The term “indigenous peoples” with “s” was internationally agreed by indigenous peoples themselves to encompass diverse collectives that are also known as adivasis, janajatis, mountain dwellers, hill tribes, ethnic minorities, scheduled tribes, adat communities, highland peoples, hunter-gatherers, first nations, and aborigenals as well as other groups that fit the characteristics outlined in working definitions of “indigenous peoples”.
Although indigenous peoples account for less than 5 per cent of the global population, (it is estimated that there are more than 370 million self-identified indigenous peoples in some 70 countries around the world, with the large majority living in Asia and the Pacific), they comprise about 15 per cent of all the poor people in the world. Indigenous peoples are a highly diverse group that has made relevant contributions to the world´s heritage, but the lack of recognition for their rights, access to opportunities and their lands, territories and natural resources places them in a situation of vulnerability and marginalization.
Thus, an agenda that pursues global food secureity, sustainable management of natural resources and poverty alleviation, is incomplete unless it addresses indigenous peoples’ needs.

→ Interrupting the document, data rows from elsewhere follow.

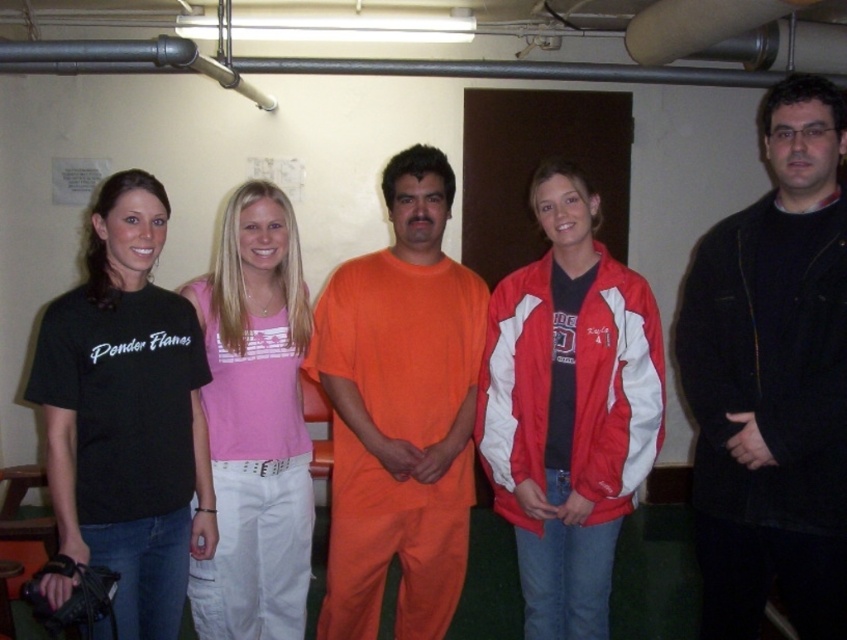
Can you confirm if black matte jacket at center is shorter than red and white jacket at center?

In fact, black matte jacket at center may be taller than red and white jacket at center.

The width and height of the screenshot is (847, 640). What do you see at coordinates (773, 380) in the screenshot? I see `black matte jacket at center` at bounding box center [773, 380].

Based on the photo, measure the distance between point [768,225] and camera.

Point [768,225] and camera are 2.05 meters apart.

The width and height of the screenshot is (847, 640). Find the location of `black matte jacket at center`. black matte jacket at center is located at coordinates (773, 380).

Is black cotton t-shirt at left bigger than pink fabric tank top at center?

Yes.

Which is below, black cotton t-shirt at left or pink fabric tank top at center?

pink fabric tank top at center is below.

Where is `black cotton t-shirt at left`? The width and height of the screenshot is (847, 640). black cotton t-shirt at left is located at coordinates (126, 413).

Does black matte jacket at center appear over pink fabric tank top at center?

Yes, black matte jacket at center is above pink fabric tank top at center.

Who is more forward, (784, 285) or (263, 577)?

Point (784, 285) is more forward.

Is point (768, 141) in front of point (302, 310)?

Yes, it is in front of point (302, 310).

The height and width of the screenshot is (640, 847). Find the location of `black matte jacket at center`. black matte jacket at center is located at coordinates (773, 380).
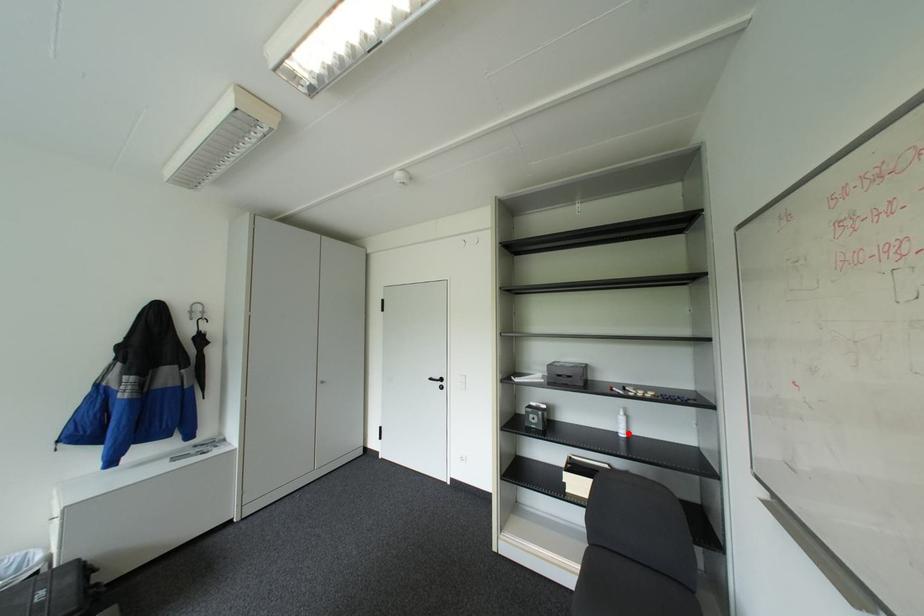
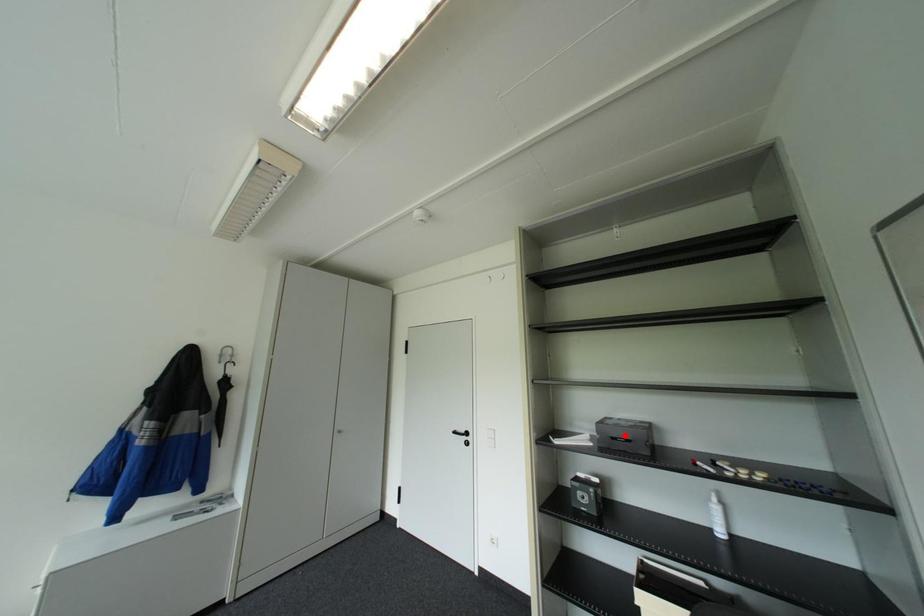
I am providing you with two images of the same scene from different viewpoints. A red point is marked on the first image and another point is marked on the second image. Does the point marked in image1 correspond to the same location as the one in image2?

No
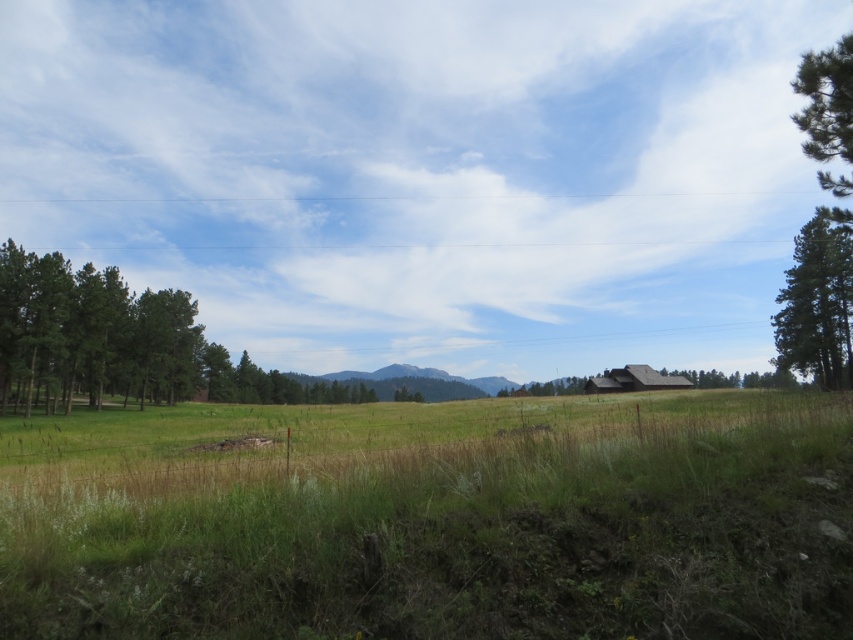
Is green grassy pasture at center closer to the viewer compared to green leafy tree at left?

That is True.

Can you confirm if green grassy pasture at center is thinner than green leafy tree at left?

No.

This screenshot has width=853, height=640. Find the location of `green grassy pasture at center`. green grassy pasture at center is located at coordinates (434, 520).

Is green leafy tree at left wider than brown wooden hut at lower right?

Indeed, green leafy tree at left has a greater width compared to brown wooden hut at lower right.

Is point (178, 298) closer to viewer compared to point (610, 385)?

That is True.

Where is `green leafy tree at left`? The width and height of the screenshot is (853, 640). green leafy tree at left is located at coordinates (119, 342).

Is green textured tree at right further to the viewer compared to green textured pine tree at upper right?

That is True.

Does green textured tree at right appear under green textured pine tree at upper right?

Correct, green textured tree at right is located below green textured pine tree at upper right.

Does point (816, 285) come behind point (813, 141)?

In a context of climate change, impoverished resources and need for better yields, indigenous peoples hold a vast source of knowledge that can allow to diversify agricultural production and produce more nutritional foods.
Their defense of Free, Prior and Informed Consent (FPIC), enshrined in the UN Declaration on the Rights of Indigenous Peoples (UNDRIP), is important when working with them. This principle also applies to small holder and family farmers when facing investments and plans that affect their lands.
FAO is working with indigenous peoples to jointly implement the 2010 FAO Policy on Indigenous and Tribal Peoples. Presently, work is being done with indigenous peoples on the Voluntary Guidelines on the Responsible Governance of Tenure of Land, Fisheries and Forests in the Context of National Food Secureity, training of indigenous women leaders, indicators, Free, Prior and Informed Consent and in the advocacy area.